En la actualidad, solo la distribución de este tipo de contenido ultrafalseado es explícitamente ilegal.
LA MINISTRA INSTA A LAS PLATAFORMAS EN LÍNEA A RENDIR CUENTAS
La propuesta también facilitaría a las víctimas identificar a los titulares de las cuentas responsables de contenidos ilegales, reclamar indemnizaciones y solicitar el bloqueo de las cuentas.
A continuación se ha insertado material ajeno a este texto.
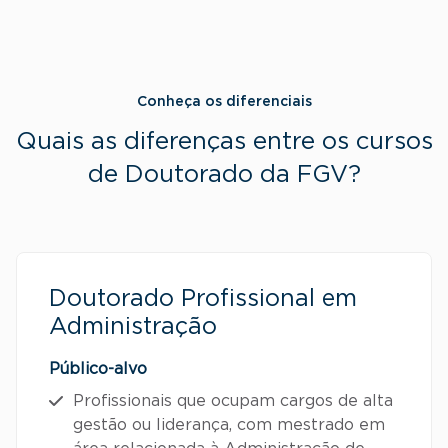
Conheça os diferenciais
Quais as diferenças entre os cursos
de Doutorado da FGV?
Doutorado Profissional em
Administração
Público-alvo
Profissionais que ocupam cargos de alta
gestão ou liderança, com mestrado em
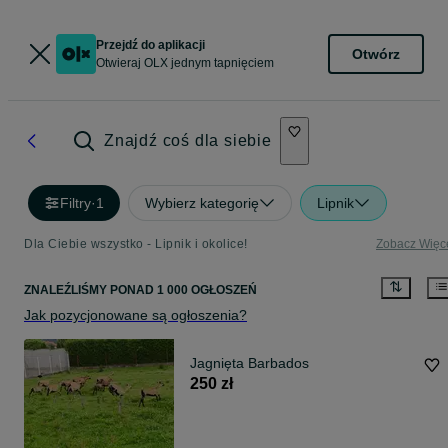
Przejdź do aplikacji
Otwórz
Otwieraj OLX jednym tapnięciem
Znajdź coś dla siebie
Filtry
·
1
Wybierz kategorię
Lipnik
Dla Ciebie wszystko - Lipnik i okolice!
Zobacz Więc
ZNALEŹLIŚMY
PONAD
1 000 OGŁOSZEŃ
Jak pozycjonowane są ogłoszenia?
Jagnięta Barbados
250 zł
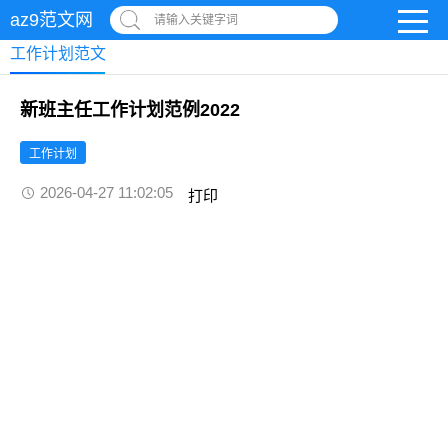
az9范文网
请输入关键字词
工作计划范文
新班主任工作计划范例2022
工作计划
2026-04-27 11:02:05
打印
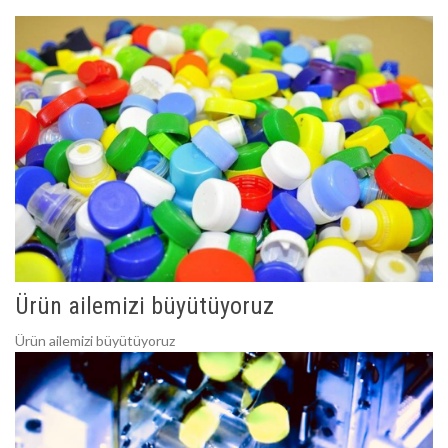
Ürün ailemizi büyütüyoruz
Ürün ailemizi büyütüyoruz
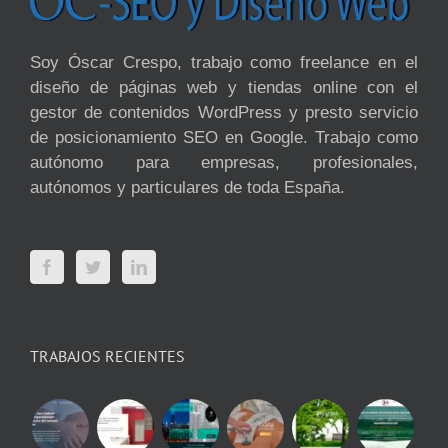
Soy Óscar Crespo, trabajo como freelance en el
diseño de páginas web y tiendas online con el
gestor de contenidos WordPress y presto servicio
de posicionamiento SEO en Google. Trabajo como
autónomo para empresas, profesionales,
autónomos y particulares de toda España.
TRABAJOS RECIENTES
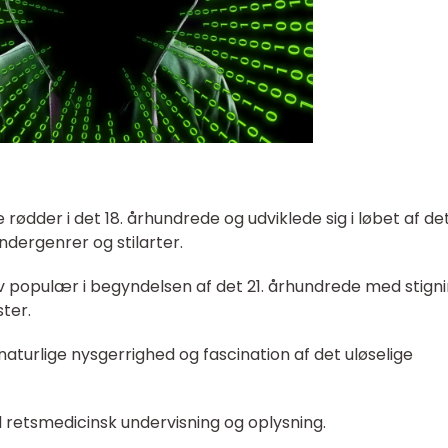
 rødder i det 18. århundrede og udviklede sig i løbet af det
undergenrer og stilarter.
 populær i begyndelsen af det 21. århundrede med stign
ter.
naturlige nysgerrighed og fascination af det uløselige
l retsmedicinsk undervisning og oplysning.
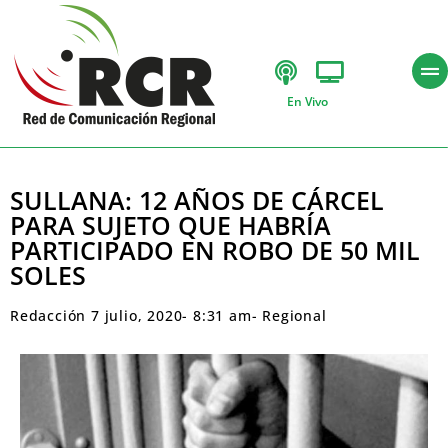
En Vivo
SULLANA: 12 AÑOS DE CÁRCEL
PARA SUJETO QUE HABRÍA
PARTICIPADO EN ROBO DE 50 MIL
SOLES
Redacción
7 julio, 2020
-
8:31 am
-
Regional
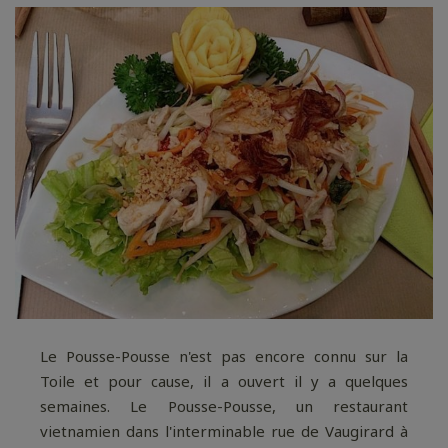
Le Pousse-Pousse n'est pas encore connu sur la
Toile et pour cause, il a ouvert il y a quelques
semaines. Le Pousse-Pousse, un restaurant
vietnamien dans l'interminable rue de Vaugirard à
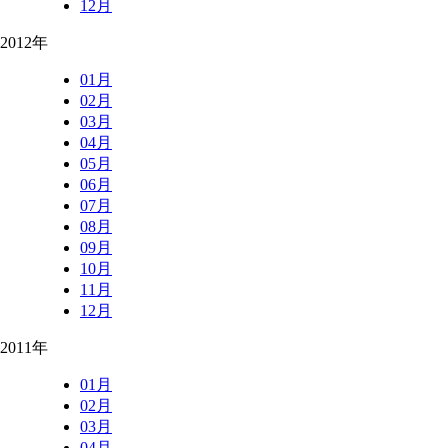
12月
2012年
01月
02月
03月
04月
05月
06月
07月
08月
09月
10月
11月
12月
2011年
01月
02月
03月
04月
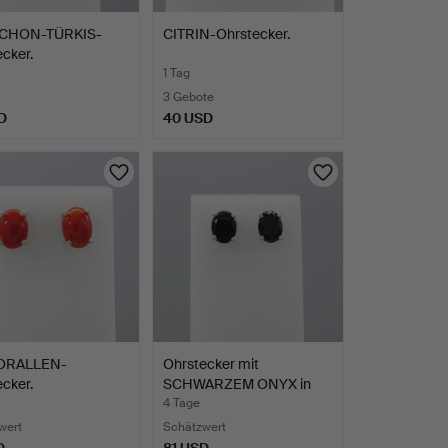
CHON-TÜRKIS-
CITRIN-Ohrstecker.
cker.
1 Tag
3 Gebote
D
40 USD
ORALLEN-
Ohrstecker mit
cker.
SCHWARZEM ONYX in
Silber.
4 Tage
wert
Schätzwert
D
81 USD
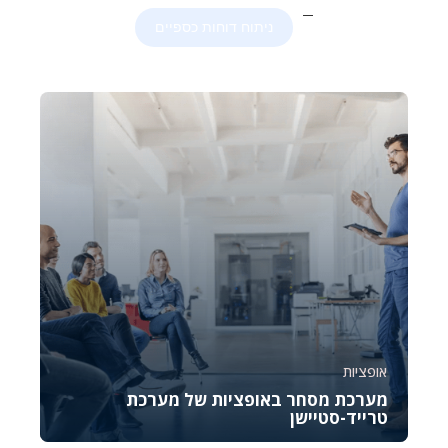
ניתוח דוחות כספיים
אופציות
מערכת מסחר באופציות של מערכת
טרייד-סטיישן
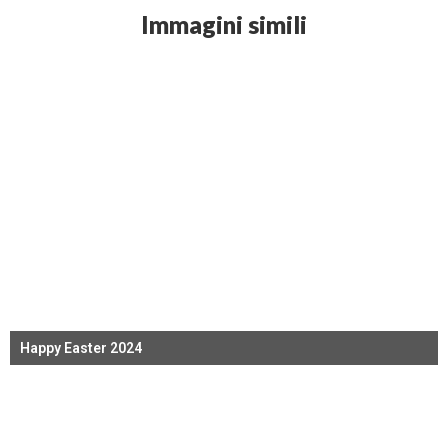
Immagini simili
Happy Easter 2024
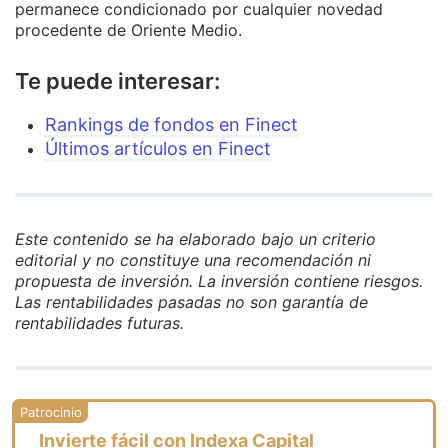
permanece condicionado por cualquier novedad
procedente de Oriente Medio.
Te puede interesar:
Rankings de fondos en Finect
Últimos artículos en Finect
Este contenido se ha elaborado bajo un criterio
editorial y no constituye una recomendación ni
propuesta de inversión. La inversión contiene riesgos.
Las rentabilidades pasadas no son garantía de
rentabilidades futuras.
Invierte fácil con Indexa Capital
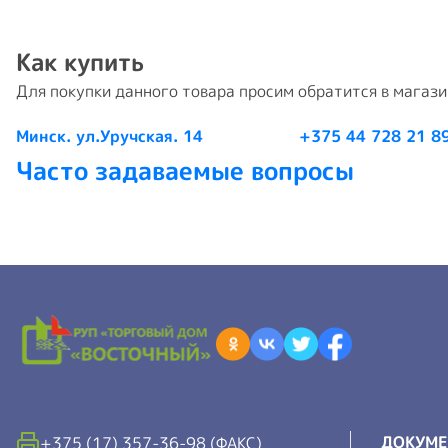
Как купить
Для покупки данного товара просим обратится в магаз
Минск. ул.Уручская. 14
+375 44 728 21 8
Часто задаваемые вопросы
ДОКУМ
+375 (17) 357-36-98 (ФАКС)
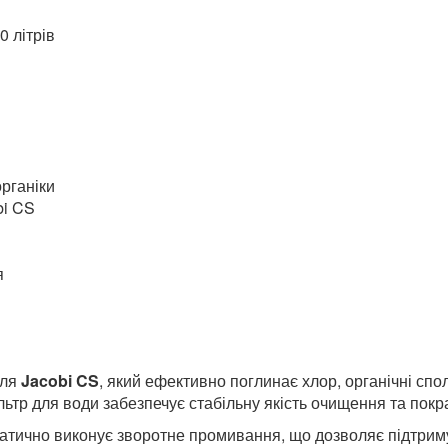
ї
 літрів
рганіки
bi CS
я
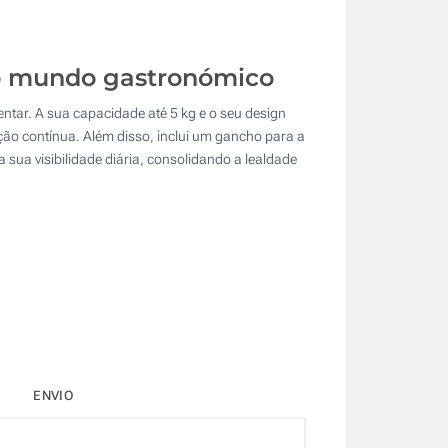
o mundo gastronómico
ntar. A sua capacidade até 5 kg e o seu design
ção contínua. Além disso, inclui um gancho para a
 sua visibilidade diária, consolidando a lealdade
ENVIO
Está previsto que el jueves se celebre otro debate en el Parlamento.
"La violencia digital no debe ser un modelo de negocio", dijo Hubig, instando a una mayor responsabilidad por parte de plataformas como X, de Elon Musk, cuyo chatbot de IA Grok se ha utilizado para inundar el sitio con imágenes sexualizadas manipuladas.
xAI ha impuesto algunas restricciones a la función de generación de imágenes de Grok en respuesta a la polémica suscitada por esas imágenes.
"Solo cuando los hombres también alcen la voz de forma sistemática cambiará verdaderamente la vergüenza", añadió Hubig.
Fernandes dijo que decidió presentar una denuncia en España, donde la pareja vivió en su día, debido a lo que considera una protección legal más sólida de los derechos de las mujeres que en Alemania.
"Alemania es un auténtico refugio para los agresores", dijo Fernandes al programa de noticias Tagesthemen.
España cuenta con tribunales especializados en la lucha contra la violencia de género y, desde 2025, esto incluye la violencia digital, como el acoso cibernético y la difusión no consentida de imágenes privadas.
Según la justicia de Mallorca, actualmente se están llevando a cabo las actuaciones preliminares iniciadas en diciembre.
La denuncia alega falsedad sobre el estado civil, revelación de secretos, difamación pública, maltrato habitual y amenazas graves, según se indicó.